===== Texte fourni =====
Agir pour demain

BIODIVERSITÉ, L’INCROYABLE RICHESSE

Publié en avril 2023 

Bertrand von Arx est le directeur du Service cantonal genevois de la biodiversité. Depuis vingt ans, il oeuvre à préserver la nature en recherchant un équilibre entre le monde sauvage et l’activité humaine.

S’il travaille aujourd’hui dans un bureau, Bertrand von Arx est avant tout un terrien. Le Genevois a grandi à la campagne et a toujours eu à coeur de préserver les richesses naturelles d’un canton bien moins citadin qu'on ne le dit.


Bertrand von Arx, la biodiversité, qu’est-ce que c’est ?

La biodiversité, c’est le vivant. Nous en faisons partie. Préserver la biodiversité est essentiel. C'est en fait conserver ce complexe équilibre entre l’homme et son environnement naturel. On a tendance à l'oublier, mais ce sont, par exemple, les insectes et les micro-organismes présents dans le sol qui filtrent l’eau pour que nous puissions la boire. C’est grâce aux arbres et aux plantes que nous respirons l’oxygène présent dans l’air, grâce aux pollinisateurs comme l’abeille sauvage que nous mangeons des fruits. Alors si la biodiversité est menacée, nous le sommes également.


Genève est un canton très urbanisé, on imagine que la biodiversité y est donc moins variée qu’ailleurs ?

Détrompez-vous. Nous sommes un petit canton à la biodiversité foisonnante, car seul 1/3 du territoire est urbanisé
et près de 45 % est agricole. La moitié des espèces de la flore recensées en Suisse sont observables ici. On parle de 1700 espèces ! La faune est aussi très riche et variée, on peut ainsi rencontrer des chouettes chevêches, un oiseau rare qui se plaît dans la région. Cela s’explique par la diversité des milieux naturels. Il y a le lac, le Rhône, des marais, des prairies, des forêts, et la montagne n’est pas loin.

Et cette richesse est menacée…

Oui. Le nombre d’espèces sur liste rouge ne cesse d’augmenter, la biomasse diminue, les habitats des animaux sauvages sont de plus en plus morcelés et les paysages banalisés. C’est pour cela qu’il faut agir sans relâche en informant et en développant d’ambitieuses politiques publiques. L’Etat de Genève a pris conscience de cette urgence en se dotant, dès 2012, d’une loi sur la biodiversité. Dans son sillage, un plan d’action fort de 117 mesures a été établi, dont presque 90 % sont en cours ou terminées.
=====
* Liste des tâches
(a) Modifiez le passage de l'entretien en commençant à « Et cette richesse » et en terminant à « cours ou terminées. », avec « faune » à la place de « biomasse ».
(b) Selon l'entretien, depuis quelle année l'État de Genève dispose-t-il d'une loi sur la biodiversité ?
Le matériel présenté ensuite n'est pas nécessaire.
===== Documents affichés =====
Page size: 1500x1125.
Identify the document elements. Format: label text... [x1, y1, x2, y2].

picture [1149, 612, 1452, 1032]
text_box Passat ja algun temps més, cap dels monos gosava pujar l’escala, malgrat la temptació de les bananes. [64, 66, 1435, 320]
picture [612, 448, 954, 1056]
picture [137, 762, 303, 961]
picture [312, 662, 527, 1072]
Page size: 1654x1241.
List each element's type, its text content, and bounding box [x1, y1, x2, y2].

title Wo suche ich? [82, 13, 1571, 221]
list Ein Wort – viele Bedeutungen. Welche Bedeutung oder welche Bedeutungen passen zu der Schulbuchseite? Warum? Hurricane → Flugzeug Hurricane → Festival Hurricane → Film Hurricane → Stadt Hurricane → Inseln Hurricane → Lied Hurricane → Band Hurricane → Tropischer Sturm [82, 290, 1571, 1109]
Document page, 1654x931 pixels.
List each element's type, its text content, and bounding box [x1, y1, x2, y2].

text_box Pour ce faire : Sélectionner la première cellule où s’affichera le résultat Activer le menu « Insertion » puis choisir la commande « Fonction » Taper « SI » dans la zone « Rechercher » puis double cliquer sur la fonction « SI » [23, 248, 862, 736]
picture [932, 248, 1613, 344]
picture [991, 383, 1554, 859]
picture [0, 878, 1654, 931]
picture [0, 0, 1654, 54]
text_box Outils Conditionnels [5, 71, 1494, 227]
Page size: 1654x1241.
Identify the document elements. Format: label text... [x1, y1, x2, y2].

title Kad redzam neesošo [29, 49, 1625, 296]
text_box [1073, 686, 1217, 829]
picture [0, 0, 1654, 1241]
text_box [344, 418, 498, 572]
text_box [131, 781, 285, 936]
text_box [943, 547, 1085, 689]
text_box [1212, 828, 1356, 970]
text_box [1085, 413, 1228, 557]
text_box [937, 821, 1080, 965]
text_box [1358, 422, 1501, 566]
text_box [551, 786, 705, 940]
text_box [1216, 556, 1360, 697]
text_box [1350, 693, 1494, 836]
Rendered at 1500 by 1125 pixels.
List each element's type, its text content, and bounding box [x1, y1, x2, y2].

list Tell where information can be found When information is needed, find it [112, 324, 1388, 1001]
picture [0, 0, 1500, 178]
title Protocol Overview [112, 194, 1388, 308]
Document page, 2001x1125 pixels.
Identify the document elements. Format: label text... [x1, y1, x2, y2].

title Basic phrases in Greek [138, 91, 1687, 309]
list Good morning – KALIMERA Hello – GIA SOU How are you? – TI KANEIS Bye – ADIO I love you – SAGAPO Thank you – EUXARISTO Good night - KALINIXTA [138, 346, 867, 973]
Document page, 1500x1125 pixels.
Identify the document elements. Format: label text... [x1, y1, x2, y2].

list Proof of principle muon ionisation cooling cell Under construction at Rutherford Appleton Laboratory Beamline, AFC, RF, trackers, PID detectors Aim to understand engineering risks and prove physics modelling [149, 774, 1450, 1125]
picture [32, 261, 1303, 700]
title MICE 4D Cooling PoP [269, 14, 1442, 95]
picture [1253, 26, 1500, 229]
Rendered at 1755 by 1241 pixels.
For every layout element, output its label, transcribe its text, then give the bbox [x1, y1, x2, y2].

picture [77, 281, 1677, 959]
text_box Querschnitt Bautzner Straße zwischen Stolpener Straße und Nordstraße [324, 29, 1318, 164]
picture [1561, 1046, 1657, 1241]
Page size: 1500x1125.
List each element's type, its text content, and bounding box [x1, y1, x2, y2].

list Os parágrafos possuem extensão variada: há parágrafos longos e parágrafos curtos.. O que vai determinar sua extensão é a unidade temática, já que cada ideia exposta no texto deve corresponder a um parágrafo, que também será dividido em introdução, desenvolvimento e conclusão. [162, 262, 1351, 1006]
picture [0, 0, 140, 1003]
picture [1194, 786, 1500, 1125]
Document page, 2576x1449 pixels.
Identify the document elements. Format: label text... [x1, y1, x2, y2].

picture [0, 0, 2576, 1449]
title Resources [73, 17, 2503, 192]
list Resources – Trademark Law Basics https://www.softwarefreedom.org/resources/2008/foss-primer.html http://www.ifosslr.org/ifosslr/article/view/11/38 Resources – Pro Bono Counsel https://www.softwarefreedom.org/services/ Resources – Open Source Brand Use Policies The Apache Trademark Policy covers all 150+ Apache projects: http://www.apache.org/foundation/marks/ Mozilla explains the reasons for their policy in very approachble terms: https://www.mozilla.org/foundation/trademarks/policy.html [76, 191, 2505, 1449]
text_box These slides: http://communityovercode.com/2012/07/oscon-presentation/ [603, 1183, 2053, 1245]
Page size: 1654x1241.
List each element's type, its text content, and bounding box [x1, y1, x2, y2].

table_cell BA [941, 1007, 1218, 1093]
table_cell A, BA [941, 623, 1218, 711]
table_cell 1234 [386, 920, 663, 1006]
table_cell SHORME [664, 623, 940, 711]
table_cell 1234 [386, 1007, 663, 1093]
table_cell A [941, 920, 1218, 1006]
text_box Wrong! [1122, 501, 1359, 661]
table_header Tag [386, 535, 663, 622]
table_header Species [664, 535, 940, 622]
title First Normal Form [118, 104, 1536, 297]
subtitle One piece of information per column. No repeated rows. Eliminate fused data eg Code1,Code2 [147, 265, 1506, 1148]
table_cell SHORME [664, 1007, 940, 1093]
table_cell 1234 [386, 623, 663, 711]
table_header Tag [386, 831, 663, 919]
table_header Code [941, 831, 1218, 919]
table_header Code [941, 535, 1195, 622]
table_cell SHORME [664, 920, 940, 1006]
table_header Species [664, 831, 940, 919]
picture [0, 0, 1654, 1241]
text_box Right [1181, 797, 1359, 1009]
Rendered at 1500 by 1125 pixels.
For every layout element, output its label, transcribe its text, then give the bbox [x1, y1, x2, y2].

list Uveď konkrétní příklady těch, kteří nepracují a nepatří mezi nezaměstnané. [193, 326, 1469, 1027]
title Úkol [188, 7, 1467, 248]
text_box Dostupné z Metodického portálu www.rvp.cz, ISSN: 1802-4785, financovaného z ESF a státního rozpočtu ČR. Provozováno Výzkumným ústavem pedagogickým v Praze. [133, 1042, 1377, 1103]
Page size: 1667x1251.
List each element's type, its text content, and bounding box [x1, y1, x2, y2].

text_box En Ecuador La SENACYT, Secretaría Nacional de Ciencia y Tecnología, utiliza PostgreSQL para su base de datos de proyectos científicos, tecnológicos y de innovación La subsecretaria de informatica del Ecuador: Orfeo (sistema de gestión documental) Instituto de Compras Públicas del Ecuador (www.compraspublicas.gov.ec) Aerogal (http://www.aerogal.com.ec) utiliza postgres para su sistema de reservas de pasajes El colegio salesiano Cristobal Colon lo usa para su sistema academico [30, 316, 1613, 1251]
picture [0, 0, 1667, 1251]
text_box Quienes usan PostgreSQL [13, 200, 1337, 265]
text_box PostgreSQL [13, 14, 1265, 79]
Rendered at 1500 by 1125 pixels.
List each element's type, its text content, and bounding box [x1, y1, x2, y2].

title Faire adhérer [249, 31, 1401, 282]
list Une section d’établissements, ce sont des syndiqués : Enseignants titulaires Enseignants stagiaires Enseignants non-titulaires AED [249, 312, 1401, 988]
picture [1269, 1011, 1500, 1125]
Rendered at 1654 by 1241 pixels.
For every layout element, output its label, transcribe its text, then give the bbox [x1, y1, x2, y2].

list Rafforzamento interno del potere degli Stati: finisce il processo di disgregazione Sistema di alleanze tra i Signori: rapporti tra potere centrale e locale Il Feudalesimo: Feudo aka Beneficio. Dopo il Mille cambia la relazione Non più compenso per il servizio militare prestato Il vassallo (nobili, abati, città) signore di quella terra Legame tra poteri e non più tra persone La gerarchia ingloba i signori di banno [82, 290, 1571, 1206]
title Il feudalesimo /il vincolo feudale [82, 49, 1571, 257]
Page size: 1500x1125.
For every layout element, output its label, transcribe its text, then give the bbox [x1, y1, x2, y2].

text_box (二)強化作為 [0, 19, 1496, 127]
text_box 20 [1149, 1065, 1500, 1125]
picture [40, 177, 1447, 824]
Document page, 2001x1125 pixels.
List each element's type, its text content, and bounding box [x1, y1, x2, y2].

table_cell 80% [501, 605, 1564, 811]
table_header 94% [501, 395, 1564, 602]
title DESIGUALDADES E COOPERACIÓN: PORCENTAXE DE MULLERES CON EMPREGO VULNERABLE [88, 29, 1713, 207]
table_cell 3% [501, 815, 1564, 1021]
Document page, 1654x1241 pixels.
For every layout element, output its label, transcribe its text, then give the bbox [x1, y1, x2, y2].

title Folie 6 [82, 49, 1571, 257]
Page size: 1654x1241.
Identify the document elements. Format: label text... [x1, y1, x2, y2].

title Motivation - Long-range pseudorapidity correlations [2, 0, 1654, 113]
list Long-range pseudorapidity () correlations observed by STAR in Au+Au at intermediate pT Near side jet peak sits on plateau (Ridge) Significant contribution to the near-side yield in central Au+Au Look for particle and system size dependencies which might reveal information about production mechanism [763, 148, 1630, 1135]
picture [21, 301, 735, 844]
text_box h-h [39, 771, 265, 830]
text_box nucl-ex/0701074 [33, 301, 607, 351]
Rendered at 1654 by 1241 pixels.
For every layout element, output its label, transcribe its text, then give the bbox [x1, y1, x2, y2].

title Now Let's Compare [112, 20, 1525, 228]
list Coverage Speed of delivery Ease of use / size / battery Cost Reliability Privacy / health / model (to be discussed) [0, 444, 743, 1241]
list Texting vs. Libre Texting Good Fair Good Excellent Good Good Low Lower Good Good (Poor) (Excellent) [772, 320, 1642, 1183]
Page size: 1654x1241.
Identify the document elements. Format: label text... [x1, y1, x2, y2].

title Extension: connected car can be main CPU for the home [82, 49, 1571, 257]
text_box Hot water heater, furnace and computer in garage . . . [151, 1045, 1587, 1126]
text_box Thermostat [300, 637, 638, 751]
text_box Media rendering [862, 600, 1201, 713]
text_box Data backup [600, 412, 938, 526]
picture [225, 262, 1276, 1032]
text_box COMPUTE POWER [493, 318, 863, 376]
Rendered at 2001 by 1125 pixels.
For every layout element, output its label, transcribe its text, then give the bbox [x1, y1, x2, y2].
=====
* Réponses ci-dessous
(a)
Et cette richesse est menacée…

Oui. Le nombre d’espèces sur liste rouge ne cesse d’augmenter, la faune diminue, les habitats des animaux sauvages sont de plus en plus morcelés et les paysages banalisés. C’est pour cela qu’il faut agir sans relâche en informant et en développant d’ambitieuses politiques publiques. L’Etat de Genève a pris conscience de cette urgence en se dotant, dès 2012, d’une loi sur la biodiversité. Dans son sillage, un plan d’action fort de 117 mesures a été établi, dont presque 90 % sont en cours ou terminées.

(b) Depuis 2012.